Tuesday, June 21, 2011

US House Republicans Want to Slash Clean Energy and Efficiency Programs by 40 Percent

To hell with what the American people want, right? House Republicans in Congress have their own agenda, and it doesn't include serving the desires of an overwhelming bipartisan majority of the public, or keeping this country competitive on the global stage when it comes to energy policy. No, we won't be having any of that for the foreseeable future.

Even though Republicans have vowed an "all-of-the-above" approach to America's energy future, Democrats are accusing them of clinging to a narrow, antiquated, hydrocarbon-heavy past.

Members of the House Sustainable Energy and Environment Coalition are furious about a 2012 energy and water appropriations bill that they claim shortchanges President Obama's efforts at innovation and competition in favor of an addiction to oil, coal and natural gas.

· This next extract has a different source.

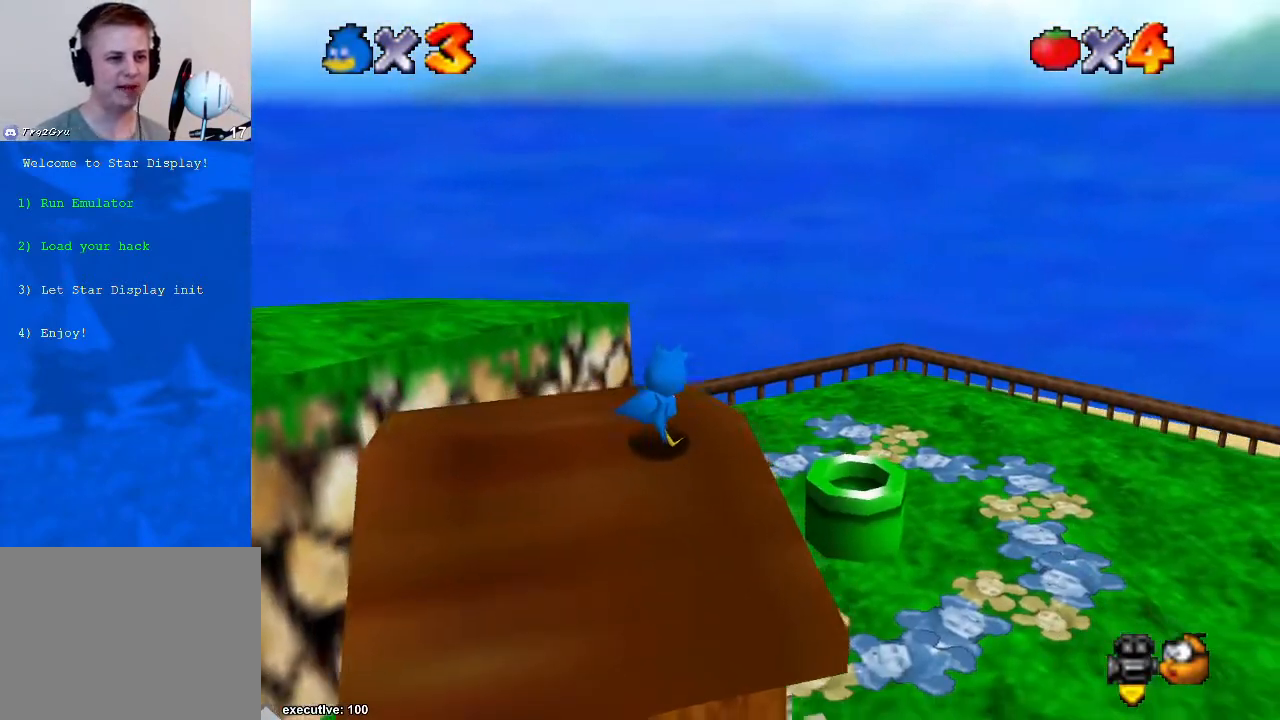
{"buttons": [], "left_stick": "right", "right_stick": "center", "events": [[100, "R1", "down"], [133, "A", "down"], [233, "R1", "up"], [267, "A", "up"], [300, "left_stick", "right"]]}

The bill passed out of committee on a Republican majority 26-20 vote, and will hit the floor after the 4th of July. Here is what it would do:

On the energy front, this version of the bill snips $1.9 billion from the White House request for investments in energy efficiency research, renewables such as solar, wind and geothermal, fuel-conserving vehicles, weatherization, biomass and other programs. That's more than 40 percent below current funding levels.

It sets us back to 2005, at a time when the rest of the world is increasing investment in this area. But wait! That's not all! We get to increase funding for the fossil crowd, and take away money from research, too!

In addition, the legislation increases funding for DOE's Fossil Energy Office by $32 million while decreasing designated dollars for Advanced Research Projects Agency-Energy (ARPA-E) by $80 million. Energy Department Secretary Steven Chu modeled ARPA-E after a similar program at the Department of Defense to support breakthroughs by clean energy entrepreneurs.

It's a big, complicated bill that funds the DOE, and other agencies such as the Nuclear Regulatory Commission and the Army Corps of Engineers. Go read the entire story for the breakdown on the numbers. President Obama had requested a significant jump in funding for energy programs, and of course the Republicans are essentially saying "no" to that, and making cuts that will put us (further) behind in this race.

Krugman's words from right before the last election haunt me:

This is going to be terrible. In fact, future historians will probably look back at the 2010 election as a catastrophe for America, one that condemned the nation to years of political chaos and economic weakness.

Which makes 2012 all the more important.

Chances are this bill as written will not make it through the Senate, but you know that we won't be getting what we really need for funding, either. Hope we can get enough to get us through for now, and hope that the Democrats are smart enough to make this an issue next year.

Amongst other things. Seems there are so many to choose from lately.